**Task description**
Format the entries below as a Markdown table with the columns "Row" and "Line," giving each nonblank line its own numbered row. Leave out the blank lines and all pictures.

**Data for this exercise**
BEGIN

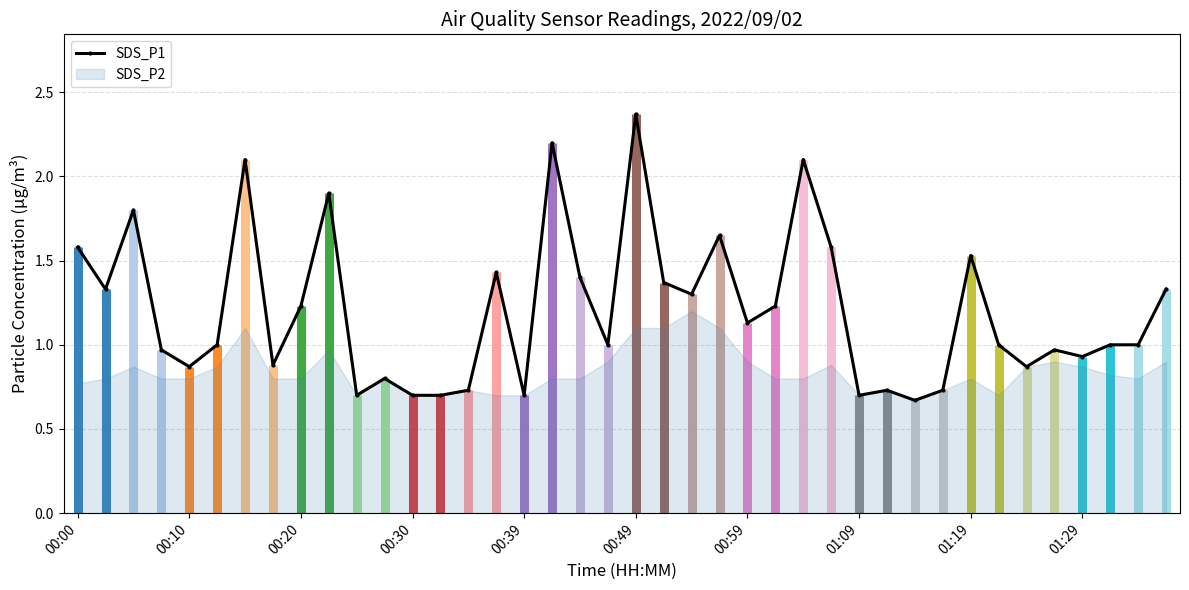

Which has a higher value, 11 or 27?

27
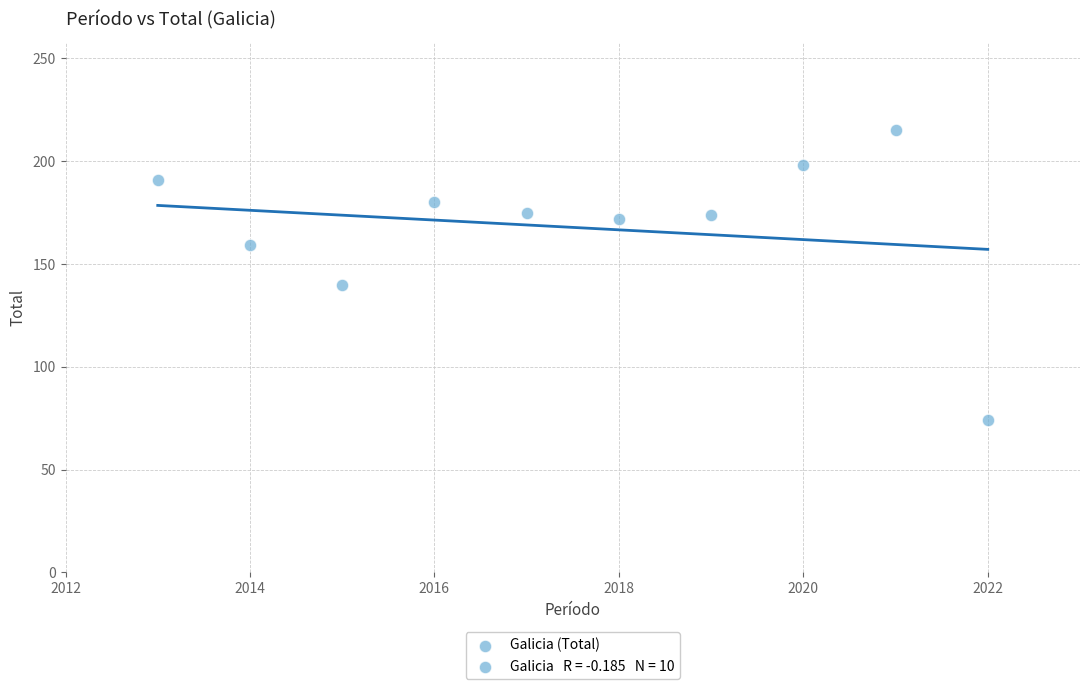

What is the range of X values (max minus min)?

9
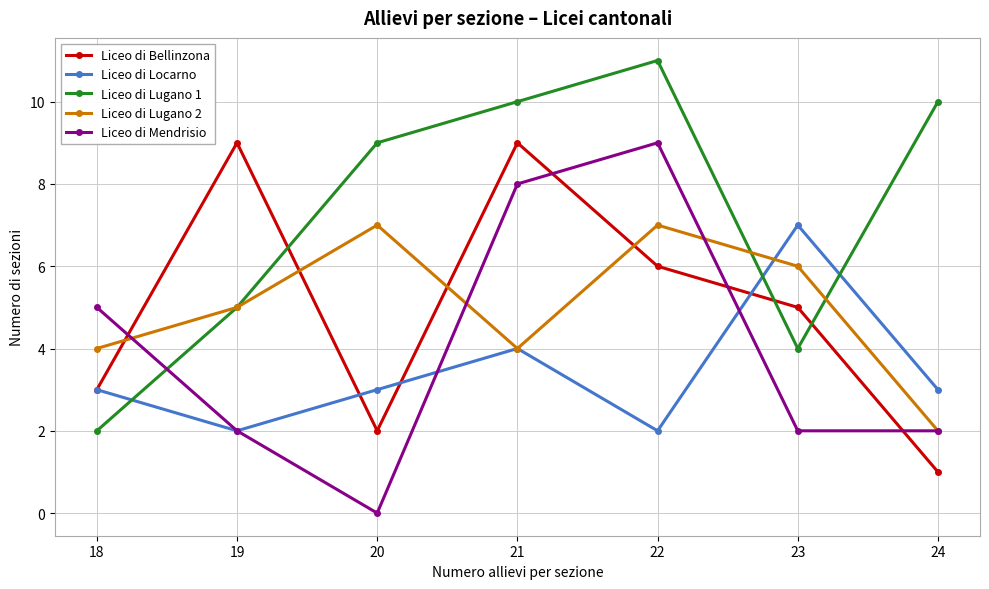

What is the greatest value displayed?

11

END

**Your solution**
| Row | Line |
|---|---|
| 1 | Which has a higher value, 11 or 27? |
| 2 | 27 |
| 3 | What is the range of X values (max minus min)? |
| 4 | 9 |
| 5 | What is the greatest value displayed? |
| 6 | 11 |